Present the lines of the listing starting at the line that contains "no acepta tu" and ending at the line that contains "aos cursos de", both included, as a Markdown table with the columns Entry and Wording. Number each line in order, omit blank lines and pictures, and include nothing outside that range.
Segment Open
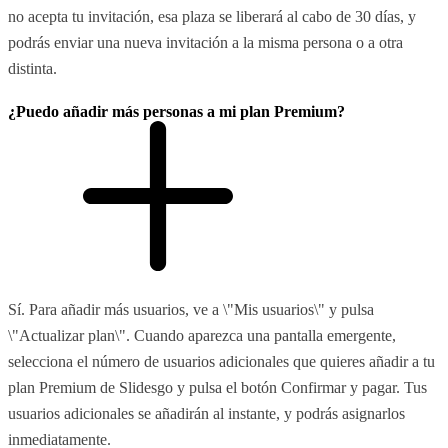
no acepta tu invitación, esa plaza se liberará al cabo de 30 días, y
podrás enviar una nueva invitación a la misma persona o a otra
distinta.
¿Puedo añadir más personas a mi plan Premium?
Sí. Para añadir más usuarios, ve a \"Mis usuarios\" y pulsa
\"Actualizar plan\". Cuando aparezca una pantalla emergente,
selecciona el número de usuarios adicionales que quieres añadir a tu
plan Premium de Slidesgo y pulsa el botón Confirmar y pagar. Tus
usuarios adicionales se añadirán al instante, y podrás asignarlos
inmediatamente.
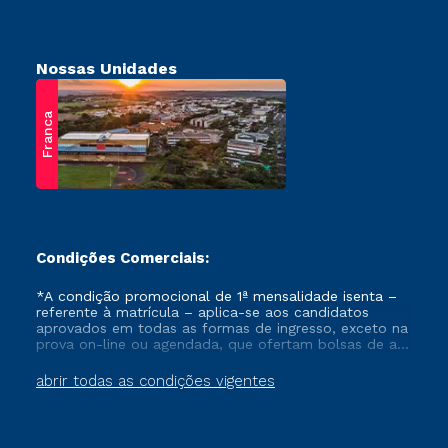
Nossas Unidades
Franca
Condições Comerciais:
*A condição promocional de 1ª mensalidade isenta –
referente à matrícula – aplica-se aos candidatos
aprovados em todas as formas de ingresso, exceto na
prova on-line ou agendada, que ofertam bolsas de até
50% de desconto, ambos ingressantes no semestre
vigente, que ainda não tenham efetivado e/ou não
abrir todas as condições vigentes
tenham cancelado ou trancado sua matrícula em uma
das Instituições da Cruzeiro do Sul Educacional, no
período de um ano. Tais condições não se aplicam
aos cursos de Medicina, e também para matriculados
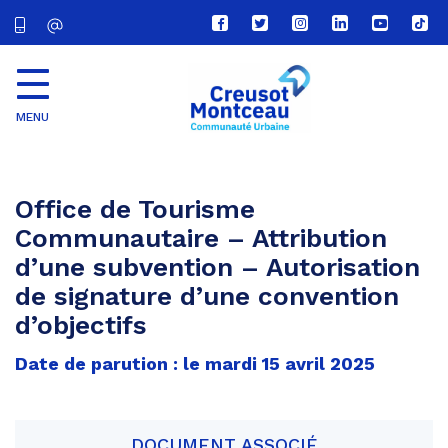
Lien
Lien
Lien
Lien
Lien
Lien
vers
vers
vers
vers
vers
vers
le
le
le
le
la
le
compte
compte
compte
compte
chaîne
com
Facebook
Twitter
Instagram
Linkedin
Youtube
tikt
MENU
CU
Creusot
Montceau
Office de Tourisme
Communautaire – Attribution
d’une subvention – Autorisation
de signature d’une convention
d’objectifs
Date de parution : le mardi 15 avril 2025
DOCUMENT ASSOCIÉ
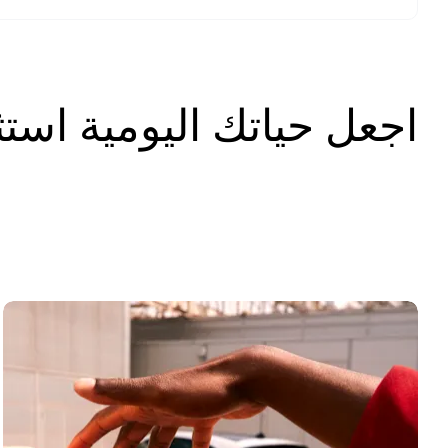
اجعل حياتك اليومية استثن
Segment Closed
Segment Open
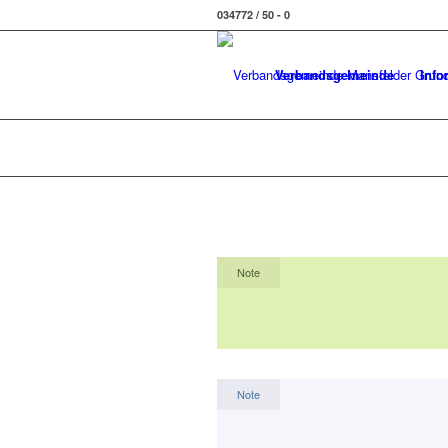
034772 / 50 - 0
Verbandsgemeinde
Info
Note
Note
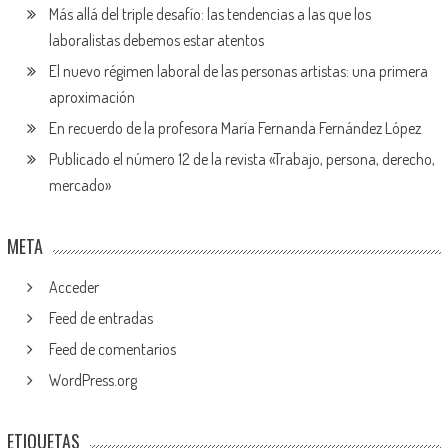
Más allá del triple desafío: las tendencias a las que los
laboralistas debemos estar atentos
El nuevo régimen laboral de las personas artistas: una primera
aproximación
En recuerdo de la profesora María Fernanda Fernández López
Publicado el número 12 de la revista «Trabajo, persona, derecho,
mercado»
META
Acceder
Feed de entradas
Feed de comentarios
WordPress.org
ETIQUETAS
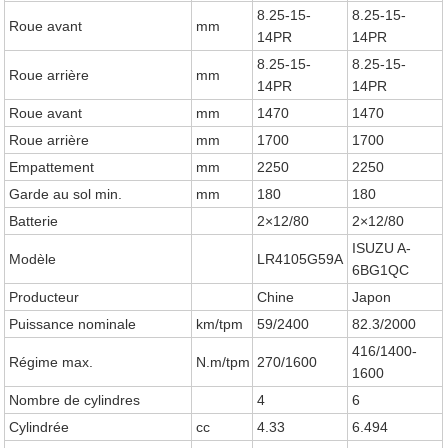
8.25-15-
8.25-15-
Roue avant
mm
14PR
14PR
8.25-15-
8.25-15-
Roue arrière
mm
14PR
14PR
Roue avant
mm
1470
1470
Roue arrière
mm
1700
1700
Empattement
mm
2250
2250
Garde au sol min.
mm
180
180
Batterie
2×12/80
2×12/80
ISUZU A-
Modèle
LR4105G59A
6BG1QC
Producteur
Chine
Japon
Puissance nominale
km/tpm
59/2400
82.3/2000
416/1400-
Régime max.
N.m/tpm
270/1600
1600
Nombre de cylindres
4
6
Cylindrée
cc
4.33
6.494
Segment Closed
Response =>
| Entry | Wording |
|---|---|
| 1 | no acepta tu invitación, esa plaza se liberará al cabo de 30 días, y |
| 2 | podrás enviar una nueva invitación a la misma persona o a otra |
| 3 | distinta. |
| 4 | ¿Puedo añadir más personas a mi plan Premium? |
| 5 | Sí. Para añadir más usuarios, ve a \"Mis usuarios\" y pulsa |
| 6 | \"Actualizar plan\". Cuando aparezca una pantalla emergente, |
| 7 | selecciona el número de usuarios adicionales que quieres añadir a tu |
| 8 | plan Premium de Slidesgo y pulsa el botón Confirmar y pagar. Tus |
| 9 | usuarios adicionales se añadirán al instante, y podrás asignarlos |
| 10 | inmediatamente. |
| 11 | Nossas Unidades |
| 12 | Franca |
| 13 | Condições Comerciais: |
| 14 | *A condição promocional de 1ª mensalidade isenta – |
| 15 | referente à matrícula – aplica-se aos candidatos |
| 16 | aprovados em todas as formas de ingresso, exceto na |
| 17 | prova on-line ou agendada, que ofertam bolsas de até |
| 18 | 50% de desconto, ambos ingressantes no semestre |
| 19 | vigente, que ainda não tenham efetivado e/ou não |
| 20 | abrir todas as condições vigentes |
| 21 | tenham cancelado ou trancado sua matrícula em uma |
| 22 | das Instituições da Cruzeiro do Sul Educacional, no |
| 23 | período de um ano. Tais condições não se aplicam |
| 24 | aos cursos de Medicina, e também para matriculados |